Continue the tutorial below on scraping Zillow with Cloudscraper in an Apify Actor, picking up right after its final line.

** Opening Excerpted passage block **

If successful, you’ll see a message confirming your login

#3. Create and run an Actor

Create a new Actor using the Python template:

apify create my-actor -t python_empty

Navigate to your new Actor directory and run it locally:

cd my-actor

apify run

#4. Write your scraping code

Edit the ./src/main.py file to include the Cloudscraper logic for scraping Zillow's home listings page. Your main.py file should be similar to this:

"""
This module defines the `main()` coroutine for the Apify Actor, executed from the `__main__.py` file.

Feel free to modify this file to suit your specific needs.

To build Apify Actors, utilize the Apify SDK toolkit, read more at the official documentation:

"""

from apify import Actor
from bs4 import BeautifulSoup
import cloudscraper

async def main() -> None:
    """
    The main coroutine is being executed using `asyncio.run()`, so do not attempt to make a normal function
    out of it, it will not work. Asynchronous execution is required for communication with Apify platform,
    and it also enhances performance in the field of web scraping significantly.
    """
    async with Actor:
        Actor.log.info('Hello from the Actor!')
        # Write your code here
        url = "https://www.zillow.com/homes/"
        scraper = cloudscraper.create_scraper(
            interpreter="nodejs",
            delay=10,
            browser={data
                'browser': 'chrome',
                'platform': 'ios',
                'desktop': True,

            },
            captcha={
                "provider": "2captcha",
                "api_key": "5c68d8ed3412d886351e476550904c2f",
            },

        )
        info = scraper.get(url)

** Closing Excerpted passage block **
** Opening Source material block **

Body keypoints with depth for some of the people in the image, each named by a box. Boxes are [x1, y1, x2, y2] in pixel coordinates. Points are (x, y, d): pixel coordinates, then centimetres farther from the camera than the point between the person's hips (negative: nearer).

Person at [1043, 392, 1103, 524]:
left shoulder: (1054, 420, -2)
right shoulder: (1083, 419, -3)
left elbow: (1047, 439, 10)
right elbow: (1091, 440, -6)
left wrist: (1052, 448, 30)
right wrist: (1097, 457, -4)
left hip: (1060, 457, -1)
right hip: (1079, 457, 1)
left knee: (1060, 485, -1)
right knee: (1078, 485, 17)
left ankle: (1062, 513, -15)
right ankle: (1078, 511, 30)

** Closing Source material block **
** Opening Source material block **

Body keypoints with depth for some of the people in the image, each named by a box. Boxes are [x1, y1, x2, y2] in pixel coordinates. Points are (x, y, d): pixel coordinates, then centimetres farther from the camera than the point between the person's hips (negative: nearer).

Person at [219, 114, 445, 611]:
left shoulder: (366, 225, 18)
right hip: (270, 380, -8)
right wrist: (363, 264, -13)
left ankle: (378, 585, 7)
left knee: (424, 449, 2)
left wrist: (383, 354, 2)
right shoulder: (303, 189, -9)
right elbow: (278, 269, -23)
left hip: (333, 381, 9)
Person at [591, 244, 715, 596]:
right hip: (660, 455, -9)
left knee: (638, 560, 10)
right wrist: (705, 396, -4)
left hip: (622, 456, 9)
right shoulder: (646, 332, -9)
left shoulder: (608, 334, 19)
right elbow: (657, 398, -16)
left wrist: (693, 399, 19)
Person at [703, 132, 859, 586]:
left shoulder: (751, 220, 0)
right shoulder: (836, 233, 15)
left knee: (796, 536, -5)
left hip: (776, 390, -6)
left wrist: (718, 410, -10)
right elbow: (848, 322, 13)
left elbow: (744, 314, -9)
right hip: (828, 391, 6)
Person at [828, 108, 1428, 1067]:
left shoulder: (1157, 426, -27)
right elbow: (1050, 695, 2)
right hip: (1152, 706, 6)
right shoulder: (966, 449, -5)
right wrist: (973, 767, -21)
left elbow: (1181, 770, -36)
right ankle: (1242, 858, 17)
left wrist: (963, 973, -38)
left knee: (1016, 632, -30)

** Closing Source material block **

> Output of the exercise:
        Actor.log.info(f'The status code is {info.status_code}')

        soup = BeautifulSoup(info.text, "lxml")

        # Find all listing elements
        listings = soup.find_all("div",class_='StyledCard-c11n-8-101-0__sc-1w6p0lv-0')

        # List to store all listings
        all_listings = []

        for listing in listings:
            # Dictionary to store information of each listing
            listing_info = {}

            price = listing.find(class_='PropertyCardWrapper__StyledPriceLine-srp-8-101-0__sc-16e8gqd-1 dZqidi')
            address = listing.find('address', {'data-test': 'property-card-addr'})
            beds_baths_sqft = listing.find_all('li')

            beds = beds_baths_sqft[0].find('b') if len(beds_baths_sqft) > 0 else None
            baths = beds_baths_sqft[1].find('b') if len(beds_baths_sqft) > 1 else None
            sqft = beds_baths_sqft[2].find('b') if len(beds_baths_sqft) > 2 else None

            listing_info['price'] = price.get_text(strip=True) if price else "N/A"
            listing_info['address'] = address.get_text(strip=True) if address else "N/A"
            listing_info['beds'] = beds.get_text(strip=True) if beds else "N/A"
            listing_info['baths'] = baths.get_text(strip=True) if baths else "N/A"
            listing_info['sqft'] = sqft.get_text(strip=True) if sqft else "N/A"

            all_listings.append(listing_info)

        # Print all listings
        for listing in all_listings:
            print(listing)
            # Push each listing to the dataset
            await Actor.push_data(listing)

The Actor.push_data() function will append each listing dictionary to the dataset and store the results in the ./storage/datasetsdirectory, making it ready for further analysis or processing. Remember to add beautifulsoup4 ~= 4.12.3 and cloudscraper ~= 1.2.71 to your “requirements.txt” file.

beautifulsoup4 ~= 4.12.3

cloudscraper ~= 1.2.71

#5. Deploy your scraper to the Apify cloud platform

Deploy your scraper to Apify Cloud using this command:

apify push

This command uploads your project to the Apify cloud and builds an Actor from it.

Once uploaded, you can start your scraper by clicking the "Start" button on Apify Console.

#6. View results

After deploying and running your scraper, you can view the scraping results in Apify Console, where you’ll see logs, dataset entries, and other output data generated by your Actor.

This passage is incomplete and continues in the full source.